Hence the likelihood, in early December or in January, of a massive extra monetary injection. The current £75 billion QE programme launched last month is nowhere near enough to make an impact on the scale required. The Bank is now likely to announce a further £100bn in a desperate attempt to boost bank lending and stimulate demand. This would take the total so far to £375bn – a figure for which there is no historical precedent.
How did we get to this? There can be now be no doubt in the mind of any reasonable and intelligent person that we have moved decisively from one era to another. It is one altogether different from the gentle, benign mini cycles of the past 40 years. The accumulation of both personal and government debt, easeful and liberating in its early stages, has turned round to spring a vicious and deadly trap. Over the past decade alone, government spending roared ahead by a massive 53 per cent in real, after-inflation terms – this on an economy that was itself being fuelled by an explosion in personal debt.
Now the debt bubble has burst. And this has worked like a chain reaction explosion, each wave knocking down wall after wall of policy response. Fiscal stimulus packages and ultra-low interest rates have failed to deliver the positive results expected that would contain the destruction and turn the cycle round.
Government ministers take comfort in the way that the yield on 10-year UK debt has fallen to just 2.3 per cent – a lever never before recorded – as some signal of financial confidence or health. It is certainly preferable to being in the eye of the euro currency storm. But beware of drawing false complacency from a bond yield as low as this. It is signalling a near death experience for the economy overall. And the Eurozone crisis may just be doing us a favour to this extent: were global attention not so fixated on the appalling direction of events in the Eurozone, and allowed to appraise the state of our own economy, the lifeblood of demand almost entirely drained, the deficit reduction progress stalled, and the intensifying slump in business investment as petrified companies hoard cash, there would be a ferocious flight out of sterling and UK assets. That may yet come.
Whether it is the unemployment figures last week, the trade deficit, the continuing falls in business confidence surveys, the reduction in household real incomes, rising energy bills, inflation or the latest downgraded GDP forecasts, there is a compelling case for an activist Chancellor. But debt has boxed him in. We should see some modest measures such as encouragement for banks to lend to small firms, help with deposits for first-time buyers, and schemes to mobilise pension fund money for infrastructure projects. But a galvanising, game-changing set of measures it is not.
It is the Bank of England that now has the “big bazooka” and which, through projections showing inflation falling sharply next year and beyond, it is now primed to fire.
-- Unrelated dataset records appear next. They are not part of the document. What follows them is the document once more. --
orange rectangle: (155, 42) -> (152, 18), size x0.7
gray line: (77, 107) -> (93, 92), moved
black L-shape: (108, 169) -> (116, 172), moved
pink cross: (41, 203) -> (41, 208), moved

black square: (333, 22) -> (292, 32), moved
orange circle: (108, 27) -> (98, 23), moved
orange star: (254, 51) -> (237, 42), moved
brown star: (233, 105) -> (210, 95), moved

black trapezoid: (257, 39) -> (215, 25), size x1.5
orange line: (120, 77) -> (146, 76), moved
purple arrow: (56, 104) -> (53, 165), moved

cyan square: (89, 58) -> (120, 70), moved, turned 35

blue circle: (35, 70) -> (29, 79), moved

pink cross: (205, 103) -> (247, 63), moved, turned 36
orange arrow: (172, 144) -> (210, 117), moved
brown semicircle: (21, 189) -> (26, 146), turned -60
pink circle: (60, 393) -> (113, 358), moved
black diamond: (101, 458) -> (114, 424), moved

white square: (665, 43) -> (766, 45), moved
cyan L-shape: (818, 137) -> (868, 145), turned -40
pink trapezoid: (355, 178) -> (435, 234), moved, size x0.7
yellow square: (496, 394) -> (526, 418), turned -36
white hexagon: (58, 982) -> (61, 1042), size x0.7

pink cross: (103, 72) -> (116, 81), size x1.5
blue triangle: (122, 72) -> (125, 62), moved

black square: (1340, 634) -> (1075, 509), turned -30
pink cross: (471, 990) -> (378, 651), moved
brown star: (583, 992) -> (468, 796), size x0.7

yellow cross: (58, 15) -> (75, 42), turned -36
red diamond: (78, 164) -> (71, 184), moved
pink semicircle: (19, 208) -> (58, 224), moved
Michael Saunders, UK economist at Citigroup, expects QE will reach about £500bn in total “and while our QE forecast is far above consensus, we do not view it as a very aggressive forecast”,
The other bazooka is in the government’s hands to fire: a sweeping away of a shed load of employment regulation that has swollen sixfold over the past 30 years, with compliance costs for UK business estimated at £112bn this year alone. According to the Centre for Policy Studies, another £23 billion in costs on business will be imposed by 2015. But here, too, action, if any, will be limited. Unemployment, it seems, is not yet high enough.
Truly we are locked in to an era of slow to no-growth, squeezed incomes, a collapse of business investment – and the rising prospect of a collapse in the Eurozone. A new, dark era this most certainly is, and with implications such as to make even this bleak forecast seem benign.